Vice President Joe Biden on Thursday will point to his years as Senate Judiciary Committee chairman to cast Republicans' election-year Supreme Court blockade as a dangerous new escalation of partisanship — hoping to put the focus on his record on high-court nominations and not his much-discussed remarks.

In a speech at Georgetown Law School, Biden will note that as chairman and ranking Democrat on the committee he helped usher eight Supreme Court nominees through the committee. All of those nominees got a hearing and a vote on the Senate floor, Biden says, according to excerpts of the speech released in advance.

"Not much of the time. Not most of the time. Every single time," he says.

The high-profile speech is Biden's latest attempt to explain and move past the 1992 remarks that have recently come back to haunt him and his boss, President Barack Obama.

In the Senate floor speech, then-committee Chairman Biden seemed to endorse the notion of blocking any Supreme Court nominee put forward in the throes of the election season, a version of the strategy now thwarting Obama nominee Merrick Garland.

Republicans have branded their election-year blockade the "Biden rule" and Senate Majority Leader Mitch McConnell has used Biden's comments to suggest the strategy is a standard Senate practice. Biden, meanwhile, has defended the remarks by saying Republicans are distorting his meaning.

The White House said Biden's Thursday speech to law professors and students is an attempt to go on offense. Biden plans to warn of the danger of allowing the diminished court to deadlock on major issues, kicking cases back to regional lower court and threatening to "fragment our national unity."

"The longer this high court vacancy remains unfilled, the more serious a problem we will face — a problem compounded by turbulence, confusion, and uncertainty about our safety and security, our liberty and privacy, the future of our children and grandchildren," Biden will say, according to excerpts.

It is not surprising that Biden is eager to weigh in. After more than 15 years on the Judiciary Committee, eight as chairman, few in Washington can match the vice president's experience with judicial nominations. Facing perhaps the last big political fight of his career, it's unlikely he'd let his past remarks keep him from a debate he has spent his career preparing for.

Biden, who has acted as a stealthy liaison to the Senate in past negotiations, has begun some of that work. He has reached out to some Republican senators since Obama nominated Garland, chief judge on the U.S. Court of Appeals for the District of Columbia, for the high court. And he's pressed the issue as he's campaigned for Democrats in Seattle and Ohio. His role is likely to increase as the process moves forward.

But Republicans won't make it easy.

As Democrats pound GOP senators to "do their jobs," the argument that their blockade is part of a long history of partisan maneuvering on confirmations has particular resonance with the base — the voters most adamantly behind the GOP plan.

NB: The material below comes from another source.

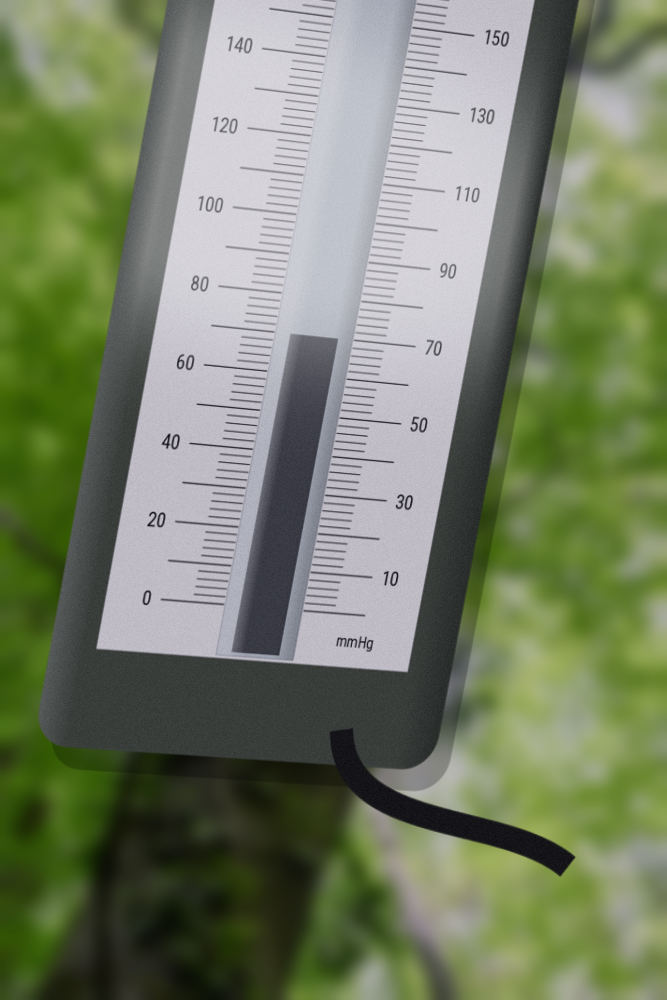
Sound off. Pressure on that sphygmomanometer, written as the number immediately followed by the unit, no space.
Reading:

Biden's June 1992 speech lends needed ammunition.

Amid talk that a sitting justice might retire, then-Sen. Biden warned President George H.W. Bush to hold off on a nomination. Supreme Court confirmations had become "dominated by the right" and hearings the summer before a presidential election would only lead to a "conflagration," he said.

"Senate consideration of a nominee under these circumstances is not fair to the president, to the nominee, or to the Senate itself," Biden argued.

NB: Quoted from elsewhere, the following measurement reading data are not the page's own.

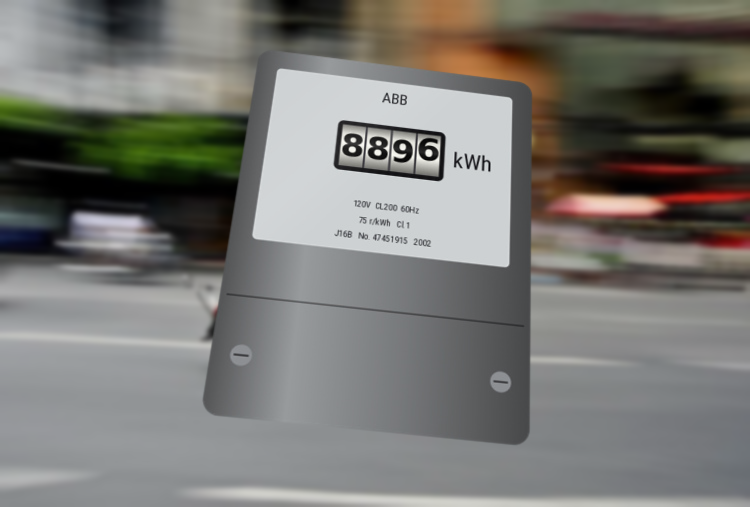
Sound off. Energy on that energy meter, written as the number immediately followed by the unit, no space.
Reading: 8896kWh
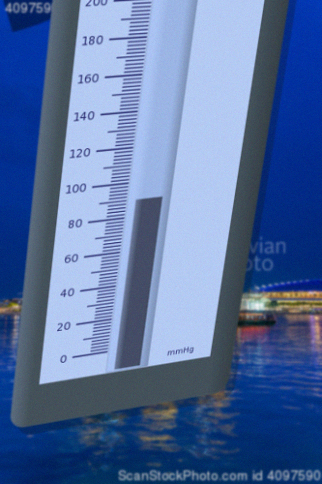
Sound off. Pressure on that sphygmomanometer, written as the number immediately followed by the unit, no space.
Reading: 90mmHg
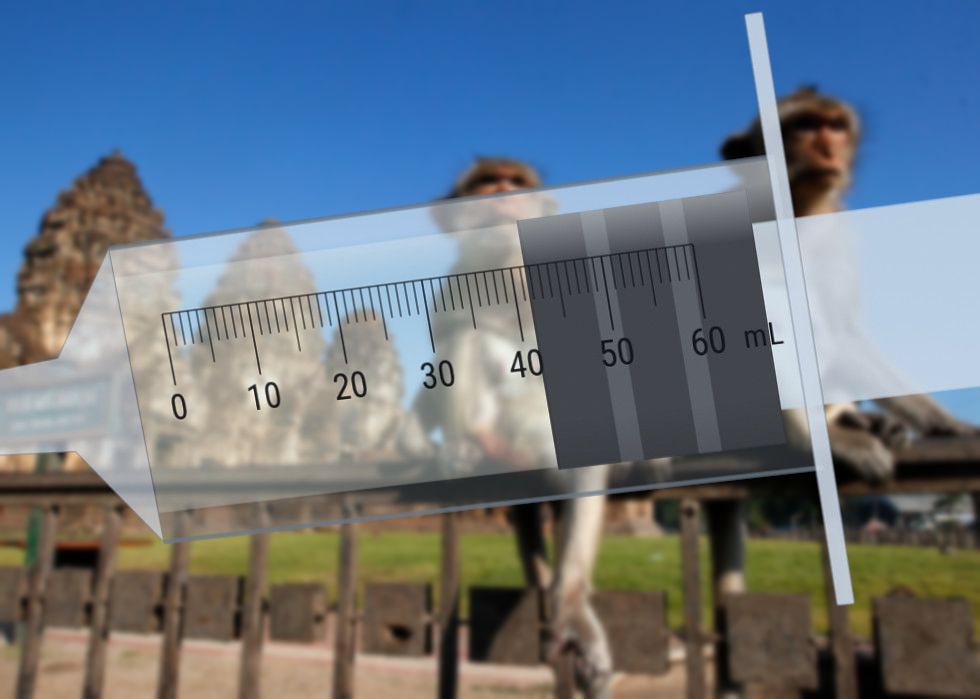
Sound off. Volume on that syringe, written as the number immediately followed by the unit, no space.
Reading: 41.5mL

If Bush went ahead with a nomination, "the Senate Judiciary Committee should seriously consider not scheduling confirmation hearings on the nomination until after the political campaign season is over," he said.

The vice president has focused on another part of his 1992 remarks. Biden went on to say he hoped to usher in changes to the confirmation process in the next administration and would consider a moderate nominee.

"If the president consults and cooperates with the Senate or moderates his selections absent consultation, then his nominees may enjoy my support," he said.